** START Passage given **

Picture this: you’re sitting on your couch, feeling like an absolute lump and need some music to accompany this feeling.
Well, you’re in luck. Peter Sagar, aka Homeshake, just released the perfect album to sit and bathe in pure laziness to.
Helium is Sagar’s fourth project, this time being recorded in his home instead of a big studio. Although the album takes a more melancholic and synthesized route than previous albums, it is still consistent with the rest of Homeshake’s discography, from the raw vocals to the dreamy vibe that makes his sound easily distinguishable from other lo-fi/synth-pop/bedroom pop artists.
The album starts off with “Early,” which to me, sets the scene and makes me feel how Charlie felt when he walked into Willy Wonka’s chocolate factory for the first time. This opening track is filled with chimes and a keyboard melody that doesn’t really have a clear direction, yet still sounds blissful to the ear.
The album flows together from start to finish nicely, with just the right amount of instrumental tracks to bind the album together. Those tracks, “Heartburn,” “Trudi and Lou,” and “Couch Cushion,” are all very minimalistic in structure, yet still invoke senses of self-reflection and contemplation with the help of white noise and airy keyboard tunes.

** END Passage given **

*Exercise:* Write the next part of the review of Homeshake's album Helium, starting right after its last sentence.

** START Stored records **

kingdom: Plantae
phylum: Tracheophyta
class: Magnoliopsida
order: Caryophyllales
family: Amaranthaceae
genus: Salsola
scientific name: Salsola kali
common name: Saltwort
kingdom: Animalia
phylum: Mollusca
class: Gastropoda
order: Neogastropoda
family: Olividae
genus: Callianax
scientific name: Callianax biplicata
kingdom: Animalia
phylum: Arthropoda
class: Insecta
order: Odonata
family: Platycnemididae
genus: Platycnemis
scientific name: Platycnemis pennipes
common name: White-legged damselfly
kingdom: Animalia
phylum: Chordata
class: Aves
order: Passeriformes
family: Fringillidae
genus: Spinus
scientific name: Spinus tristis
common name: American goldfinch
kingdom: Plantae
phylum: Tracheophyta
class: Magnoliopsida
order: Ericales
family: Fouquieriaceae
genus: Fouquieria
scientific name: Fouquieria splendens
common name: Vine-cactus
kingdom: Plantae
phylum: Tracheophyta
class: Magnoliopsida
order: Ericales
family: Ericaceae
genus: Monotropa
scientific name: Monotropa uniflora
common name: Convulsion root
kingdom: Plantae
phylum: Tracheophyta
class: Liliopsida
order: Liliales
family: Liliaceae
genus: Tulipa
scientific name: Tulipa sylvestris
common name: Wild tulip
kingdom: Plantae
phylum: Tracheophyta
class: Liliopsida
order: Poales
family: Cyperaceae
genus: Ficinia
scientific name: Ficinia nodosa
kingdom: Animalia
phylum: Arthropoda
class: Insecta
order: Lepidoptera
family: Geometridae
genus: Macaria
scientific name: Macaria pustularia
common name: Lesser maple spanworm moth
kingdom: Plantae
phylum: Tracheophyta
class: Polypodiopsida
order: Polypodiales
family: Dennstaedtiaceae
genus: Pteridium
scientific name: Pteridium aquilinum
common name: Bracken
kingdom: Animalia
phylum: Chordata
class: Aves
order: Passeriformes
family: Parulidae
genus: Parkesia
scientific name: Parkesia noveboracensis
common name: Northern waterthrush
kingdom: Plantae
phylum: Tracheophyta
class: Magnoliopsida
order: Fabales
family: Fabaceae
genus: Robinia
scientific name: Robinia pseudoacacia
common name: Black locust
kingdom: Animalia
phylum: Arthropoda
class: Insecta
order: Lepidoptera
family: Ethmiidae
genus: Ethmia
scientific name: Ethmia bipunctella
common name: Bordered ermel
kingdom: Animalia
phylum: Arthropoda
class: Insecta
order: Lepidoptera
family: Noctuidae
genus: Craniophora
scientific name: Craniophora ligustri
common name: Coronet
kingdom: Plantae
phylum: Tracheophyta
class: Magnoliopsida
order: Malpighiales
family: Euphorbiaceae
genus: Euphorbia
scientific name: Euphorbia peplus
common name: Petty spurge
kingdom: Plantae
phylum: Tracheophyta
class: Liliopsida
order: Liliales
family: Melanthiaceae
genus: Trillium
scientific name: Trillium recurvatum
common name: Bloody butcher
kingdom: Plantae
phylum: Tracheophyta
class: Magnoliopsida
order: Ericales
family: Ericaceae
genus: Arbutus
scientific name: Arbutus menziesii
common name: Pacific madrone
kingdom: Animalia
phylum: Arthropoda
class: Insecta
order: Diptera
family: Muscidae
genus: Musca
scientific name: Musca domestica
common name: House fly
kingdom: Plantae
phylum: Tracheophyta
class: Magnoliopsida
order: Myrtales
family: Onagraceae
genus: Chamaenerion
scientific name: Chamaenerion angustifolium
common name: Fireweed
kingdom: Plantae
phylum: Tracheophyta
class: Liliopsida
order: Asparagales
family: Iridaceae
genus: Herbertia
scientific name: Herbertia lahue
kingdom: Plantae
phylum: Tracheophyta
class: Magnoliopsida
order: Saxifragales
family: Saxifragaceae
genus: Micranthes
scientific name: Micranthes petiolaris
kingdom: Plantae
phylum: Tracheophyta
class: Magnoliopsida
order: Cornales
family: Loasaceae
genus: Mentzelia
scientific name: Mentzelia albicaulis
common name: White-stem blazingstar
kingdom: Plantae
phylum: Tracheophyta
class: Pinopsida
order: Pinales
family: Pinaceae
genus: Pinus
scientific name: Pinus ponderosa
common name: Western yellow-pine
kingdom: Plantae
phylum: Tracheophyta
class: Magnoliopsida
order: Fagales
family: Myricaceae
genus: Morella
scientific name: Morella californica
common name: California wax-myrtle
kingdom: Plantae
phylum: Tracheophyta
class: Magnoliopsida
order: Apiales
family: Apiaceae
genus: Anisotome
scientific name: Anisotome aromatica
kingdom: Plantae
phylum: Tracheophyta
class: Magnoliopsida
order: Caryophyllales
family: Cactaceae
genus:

** END Stored records **

*Exercise output:*
As you delve deeper into the album, you start to get hints of disconnection from the real world. The lyrics touch upon staying inside and not socializing/using cellphones instead of reading — which I think is why this album is best suitable to listen to when you’re being unproductive.
“(Secret Track)” concludes Helium and is one of the more buoyant songs out of the bunch. It ends the album with satisfaction and makes you feel like you’re in a trance-like state until it ends and you realize you have to get up from wherever you’re sitting and move on with your day.
Although I appreciated the simplistic direction Sagar took with Helium in comparison to Midnight Snack or Fresh Air, I’d say this is an album tried to evoke more feeling rather than create catchy melodies — besides “Nothing Could Be Better” or even “Another Thing.” They don’t exactly stand out, but if any of the songs came on shuffle, I would not mind getting lost in them one bit.
Check out “Nothing Could Be Better” off of Helium down below:
Riana Butler is a Cal Poly journalism junior and a KCPR staff member. She wrote the article. Image credit to Sinderlyn Records.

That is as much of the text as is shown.